Rimuginare troppo: conseguenze emotive e relazionali

Il rimuginio mentale cronico non comporta soltanto conseguenze psicologiche individuali, ma ha un impatto significativo anche sulle relazioni interpersonali. 

Chi rimugina frequentemente tende a isolarsi, a rimandare le decisioni e risulta spesso meno presente nei rapporti con gli altri.

In alcuni casi, il rimuginio può trasformarsi in una forma di evitamento emotivo: piuttosto che affrontare direttamente il dolore, la persona rimane intrappolata nei propri pensieri, cercando spiegazioni logiche. Questo compromette il naturale processo di elaborazione emotiva degli eventi.

Come posso interrompere il rimuginio

Rompere il ciclo del rimuginio mentale è possibile, ma richiede pratica costante e consapevolezza. Non si tratta semplicemente di “smettere di pensare”, ma di modificare consapevolmente il proprio modo di pensare, orientandosi maggiormente verso il presente e l’azione.

Consapevolezza metacognitiva contro il pensiero ruminativo

Il primo passo consiste nello sviluppare la consapevolezza metacognitiva, ovvero la capacità di osservare i propri pensieri senza identificarsi con essi.

Questo implica riconoscere che si sta rimuginando e notare come tali pensieri influenzano l’umore e lo stato del proprio corpo.
La mindfulness, o consapevolezza non giudicante, rappresenta uno strumento particolarmente efficace in tal senso. Studi clinici evidenziano che una pratica regolare della mindfulness riduce significativamente la tendenza al rimuginio.

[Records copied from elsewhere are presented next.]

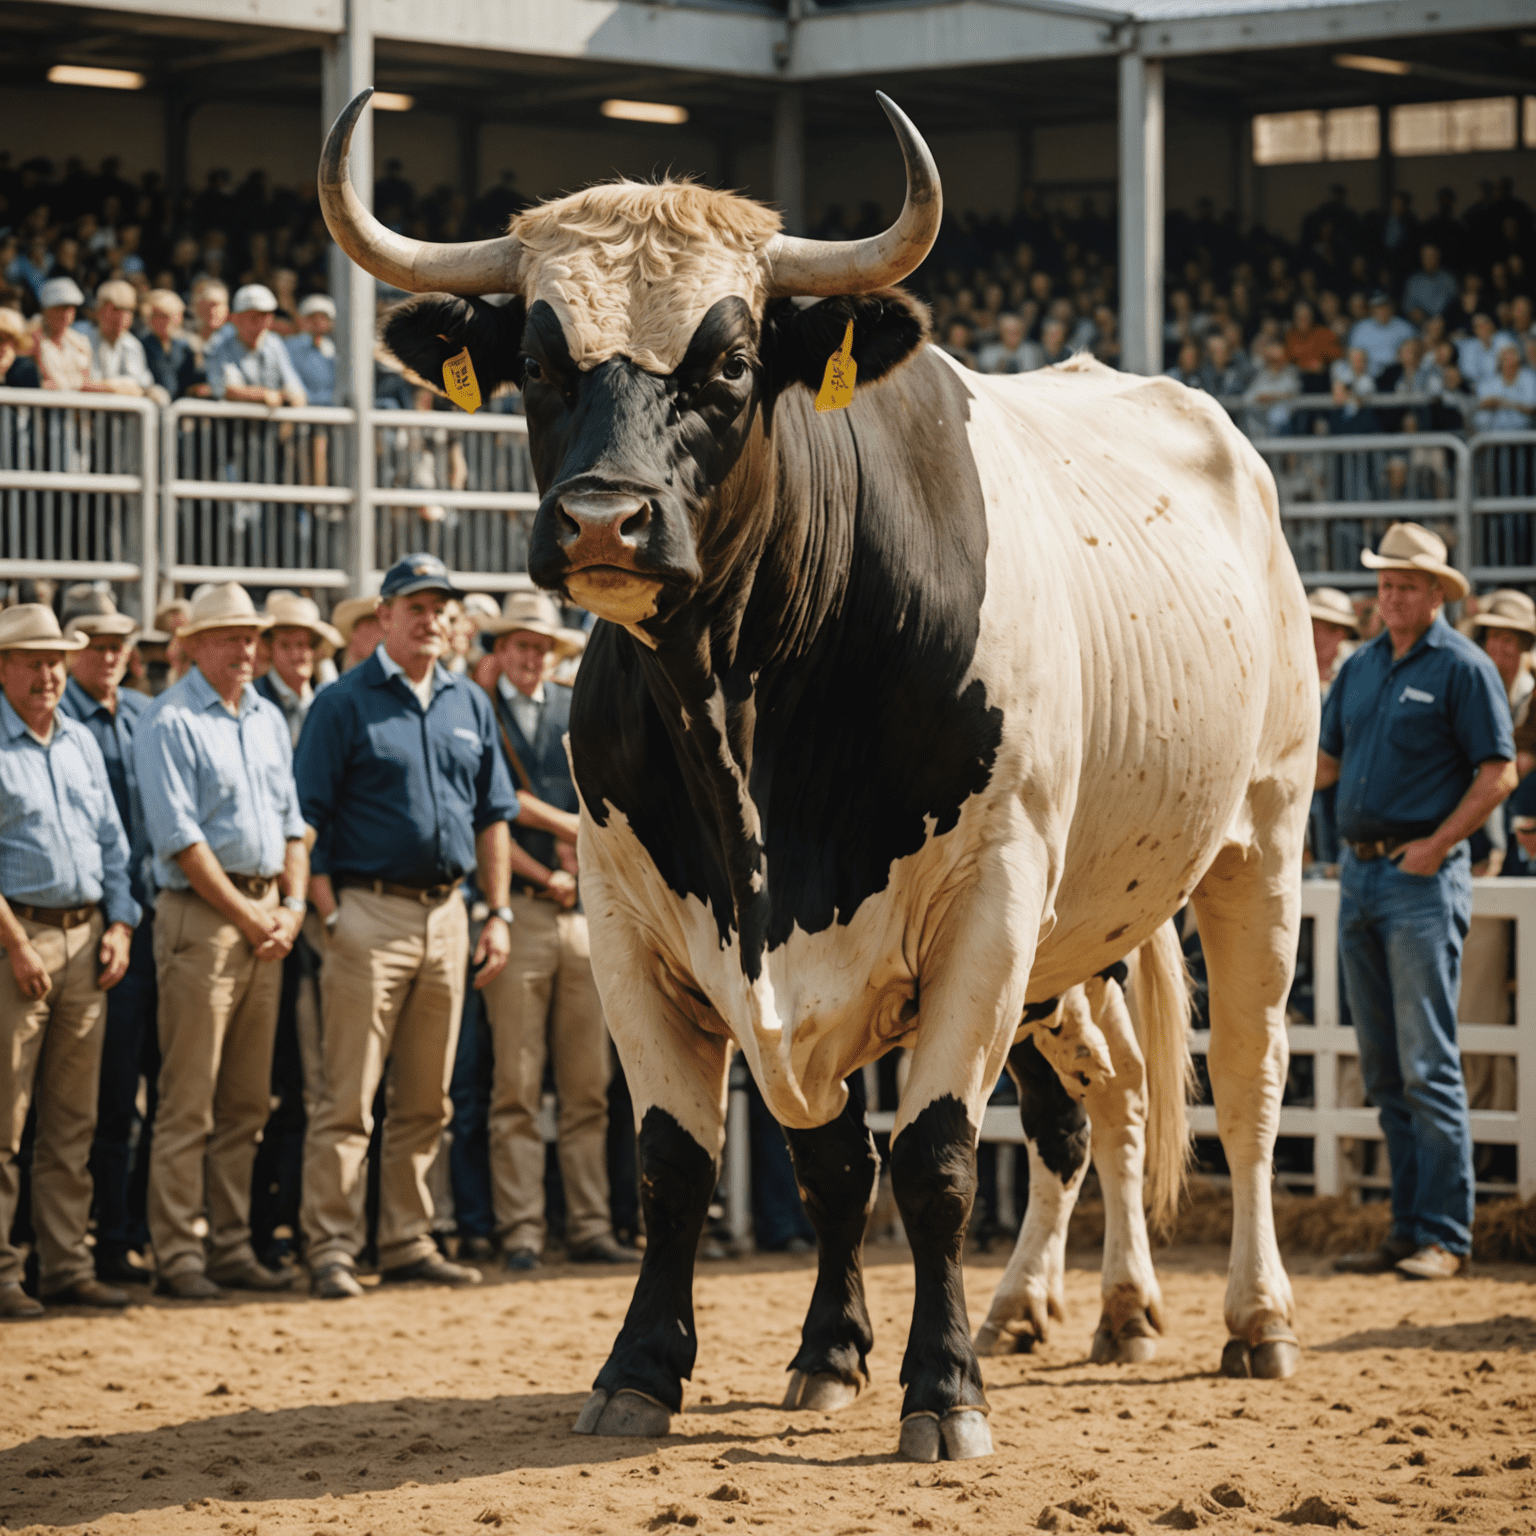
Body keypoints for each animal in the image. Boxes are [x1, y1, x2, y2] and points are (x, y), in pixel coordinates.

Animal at [321, 87, 1320, 1462]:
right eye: (536, 361)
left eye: (731, 364)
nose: (602, 520)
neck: (749, 716)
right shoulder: (643, 923)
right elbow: (725, 1163)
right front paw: (727, 1362)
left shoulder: (987, 902)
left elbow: (933, 1160)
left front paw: (940, 1390)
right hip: (1074, 948)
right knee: (1101, 1104)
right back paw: (1088, 1308)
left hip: (1255, 847)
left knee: (1248, 1082)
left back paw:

Strategie comportamentali e cognitive per smettere di rimuginare

Per interrompere concretamente il rimuginio è utile ricorrere a una combinazione di tecniche comportamentali e cognitive:

  • Scrivere i pensieri ricorrenti: riportarli su carta aiuta a osservarli con maggiore distacco, riducendo così l’identificazione con essi.
  • Programmare un “tempo dedicato al rimuginio”: fissare circa 15 minuti al giorno in cui ci si concede di pensare liberamente a ciò che affolla la mente.
  • Utilizzare il metodo delle tre colonne (evento → pensiero → emozione) per analizzare in modo distaccato il contenuto dei pensieri.
  • Praticare attività corporee come sport, camminate, yoga o altre forme di movimento, utili per disinnescare l’iperattività mentale.
  • Esporsi gradualmente all’incertezza attraverso piccoli esercizi per imparare a tollerare il dubbio senza cercare immediate rassicurazioni.
  • Dare spazio alla pratica della gratitudine, focalizzando intenzionalmente l’attenzione sugli aspetti positivi, anche minimi, per riequilibrare il pensiero.

Terapie psicologiche contro il rimuginio

Quando il rimuginio interferisce significativamente con il benessere quotidiano, può risultare utile intraprendere un percorso terapeutico specifico. Tra gli approcci più efficaci vi sono:

  • La Terapia Cognitivo Comportamentale (CBT), finalizzata a identificare e modificare pensieri disfunzionali.
  • La Terapia Metacognitiva (MCT), specificamente orientata a interrompere il processo ruminativo.
  • L’Acceptance and Commitment Therapy (ACT), che favorisce l’accettazione dei pensieri indesiderati e il focus sui propri valori personali.
  • La Desensibilizzazione e rielaborazione tramite movimenti oculari (EMDR), utile soprattutto quando il rimuginio è collegato a traumi non elaborati.

Intervenire non significa eliminare completamente i pensieri, ma modificare il rapporto che si ha con essi, smettendo di considerare veri o utili soltanto perché insistenti.
Il rimuginio eccessivo non costituisce un difetto personale, bensì una modalità mentale che può essere compresa e trasformata. Quando si interrompe il flusso ripetitivo del pensiero, si crea spazio per nuove esperienze, per decisioni più chiare e per relazioni interpersonali più autentiche.Apprendere come gestire il rimuginio significa tornare al presente, accettare ciò che non si può controllare e scegliere consapevolmente come rispondere invece di reagire automaticamente. Attraverso l’utilizzo di adeguati strumenti psicologici e un approccio graduale, è possibile ritrovare quella leggerezza mentale che troppo spesso si tende a considerare ormai perduta.